According to Gurney, women who have sex with women are “well-placed to bust myths around female bodies and sexuality.”
“Women’s bodies are not trickier than men’s,” she said. “And women who have sex with women will probably know more about that than a lot of women out there.”
For her article, Cookney interviewed lesbians who are active in the pleasure product industry.
“It is almost like lesbians get forgotten in the mix of female sexuality,” Alice Derock, CEO of Wet For Her, told Forbes. “When it comes to products, it does feel lesbian sexuality is approached in the same way as heterosexual women’s sexuality. There doesn’t seem to be an understanding of lesbian couples’ sex and how this is different. There is a market within the lesbian community and I think this is sometimes forgotten.”
For over a decade, Derock’s Wet For Her has been marketing sex products aimed at the lesbian market.
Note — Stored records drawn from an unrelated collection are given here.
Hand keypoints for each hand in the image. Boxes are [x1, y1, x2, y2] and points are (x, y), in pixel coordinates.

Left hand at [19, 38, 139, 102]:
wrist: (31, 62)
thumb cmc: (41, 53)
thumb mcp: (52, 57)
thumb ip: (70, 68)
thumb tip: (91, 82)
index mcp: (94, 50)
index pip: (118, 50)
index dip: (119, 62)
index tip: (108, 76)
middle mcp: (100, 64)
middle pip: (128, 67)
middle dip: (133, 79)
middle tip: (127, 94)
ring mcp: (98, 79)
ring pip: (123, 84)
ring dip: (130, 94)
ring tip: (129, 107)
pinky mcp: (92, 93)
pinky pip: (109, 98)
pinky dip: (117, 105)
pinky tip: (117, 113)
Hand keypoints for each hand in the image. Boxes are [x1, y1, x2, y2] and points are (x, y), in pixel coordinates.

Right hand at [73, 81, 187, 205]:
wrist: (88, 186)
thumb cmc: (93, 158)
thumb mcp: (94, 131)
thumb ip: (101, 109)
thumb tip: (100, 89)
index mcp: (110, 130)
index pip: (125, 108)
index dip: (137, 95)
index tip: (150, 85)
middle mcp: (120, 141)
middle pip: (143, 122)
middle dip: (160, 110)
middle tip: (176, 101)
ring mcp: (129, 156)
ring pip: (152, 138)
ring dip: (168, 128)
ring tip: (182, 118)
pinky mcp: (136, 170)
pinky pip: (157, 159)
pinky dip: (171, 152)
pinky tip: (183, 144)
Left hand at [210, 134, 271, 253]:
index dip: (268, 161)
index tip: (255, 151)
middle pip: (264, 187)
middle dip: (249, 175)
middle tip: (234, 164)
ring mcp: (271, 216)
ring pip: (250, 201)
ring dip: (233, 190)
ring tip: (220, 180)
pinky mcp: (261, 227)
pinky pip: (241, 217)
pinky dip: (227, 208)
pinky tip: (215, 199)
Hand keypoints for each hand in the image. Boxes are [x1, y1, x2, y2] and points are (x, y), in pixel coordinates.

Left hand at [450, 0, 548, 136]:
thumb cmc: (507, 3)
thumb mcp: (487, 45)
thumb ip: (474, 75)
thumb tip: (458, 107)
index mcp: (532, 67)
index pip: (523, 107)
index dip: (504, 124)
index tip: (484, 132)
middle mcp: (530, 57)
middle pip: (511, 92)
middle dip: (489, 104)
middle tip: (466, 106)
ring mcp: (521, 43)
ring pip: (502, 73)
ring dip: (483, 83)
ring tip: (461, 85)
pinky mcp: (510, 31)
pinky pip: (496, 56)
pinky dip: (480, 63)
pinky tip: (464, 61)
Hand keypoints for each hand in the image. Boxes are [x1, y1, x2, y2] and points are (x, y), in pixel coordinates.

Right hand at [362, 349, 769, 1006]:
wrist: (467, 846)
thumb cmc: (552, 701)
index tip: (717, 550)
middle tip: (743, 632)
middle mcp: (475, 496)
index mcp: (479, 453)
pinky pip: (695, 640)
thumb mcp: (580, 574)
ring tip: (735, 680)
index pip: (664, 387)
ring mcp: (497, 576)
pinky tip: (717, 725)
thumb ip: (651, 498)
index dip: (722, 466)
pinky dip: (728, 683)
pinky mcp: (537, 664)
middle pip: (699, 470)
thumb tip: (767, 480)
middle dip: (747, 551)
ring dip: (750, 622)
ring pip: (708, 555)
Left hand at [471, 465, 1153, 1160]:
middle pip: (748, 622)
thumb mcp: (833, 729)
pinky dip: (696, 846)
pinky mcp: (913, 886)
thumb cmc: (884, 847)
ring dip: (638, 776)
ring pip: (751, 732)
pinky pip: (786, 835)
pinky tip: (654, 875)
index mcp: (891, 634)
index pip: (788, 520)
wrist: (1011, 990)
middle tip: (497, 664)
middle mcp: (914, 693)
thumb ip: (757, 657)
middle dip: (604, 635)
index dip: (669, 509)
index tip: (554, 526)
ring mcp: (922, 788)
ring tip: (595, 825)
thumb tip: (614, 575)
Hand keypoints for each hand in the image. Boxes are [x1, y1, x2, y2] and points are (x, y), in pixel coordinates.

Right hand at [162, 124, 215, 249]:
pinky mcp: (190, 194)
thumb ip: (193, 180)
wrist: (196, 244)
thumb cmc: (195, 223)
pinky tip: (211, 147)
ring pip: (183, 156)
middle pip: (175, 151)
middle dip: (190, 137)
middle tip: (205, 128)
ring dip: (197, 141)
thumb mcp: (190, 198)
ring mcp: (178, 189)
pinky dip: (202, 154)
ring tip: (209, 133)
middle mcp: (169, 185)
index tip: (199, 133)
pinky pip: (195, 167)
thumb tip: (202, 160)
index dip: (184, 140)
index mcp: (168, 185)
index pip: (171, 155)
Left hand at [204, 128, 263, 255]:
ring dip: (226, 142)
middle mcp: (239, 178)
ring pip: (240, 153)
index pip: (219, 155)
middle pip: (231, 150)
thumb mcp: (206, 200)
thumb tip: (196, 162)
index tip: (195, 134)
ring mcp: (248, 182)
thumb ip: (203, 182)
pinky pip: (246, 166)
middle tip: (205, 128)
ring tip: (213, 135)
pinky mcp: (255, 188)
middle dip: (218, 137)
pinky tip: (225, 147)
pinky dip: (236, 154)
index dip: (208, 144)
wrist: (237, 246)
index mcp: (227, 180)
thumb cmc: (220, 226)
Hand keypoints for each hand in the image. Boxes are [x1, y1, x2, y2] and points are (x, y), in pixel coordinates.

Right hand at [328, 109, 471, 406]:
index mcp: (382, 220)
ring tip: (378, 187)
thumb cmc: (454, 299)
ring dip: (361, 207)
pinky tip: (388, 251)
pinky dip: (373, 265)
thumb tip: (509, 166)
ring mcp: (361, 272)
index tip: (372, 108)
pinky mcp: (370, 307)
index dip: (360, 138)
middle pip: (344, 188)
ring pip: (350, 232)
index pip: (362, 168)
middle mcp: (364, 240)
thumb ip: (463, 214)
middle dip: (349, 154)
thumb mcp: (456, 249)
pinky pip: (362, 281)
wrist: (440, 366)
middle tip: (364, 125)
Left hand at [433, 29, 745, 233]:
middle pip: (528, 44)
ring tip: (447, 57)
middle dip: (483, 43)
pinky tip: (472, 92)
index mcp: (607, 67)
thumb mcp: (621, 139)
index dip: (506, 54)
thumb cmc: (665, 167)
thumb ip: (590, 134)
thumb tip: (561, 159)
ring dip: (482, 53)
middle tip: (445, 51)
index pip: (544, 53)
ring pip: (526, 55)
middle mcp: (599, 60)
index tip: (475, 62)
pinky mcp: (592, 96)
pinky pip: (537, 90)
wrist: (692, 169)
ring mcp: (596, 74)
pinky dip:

The Forbes piece also features Maggie Stiggleman, senior software developer at Lioness, who explained she has been working on a “smart vibrator that allows users to measure and track their orgasms” by taking the lesbian experience into account.
“I do a lot of the designing and coding for our mobile app, and I make sure that we do not assume the sexuality or gender of our users,” Stiggleman said. “It is important to me that I’m helping to make a great sextech product when I know that lesbians weren’t even thought of during the inception of many others.”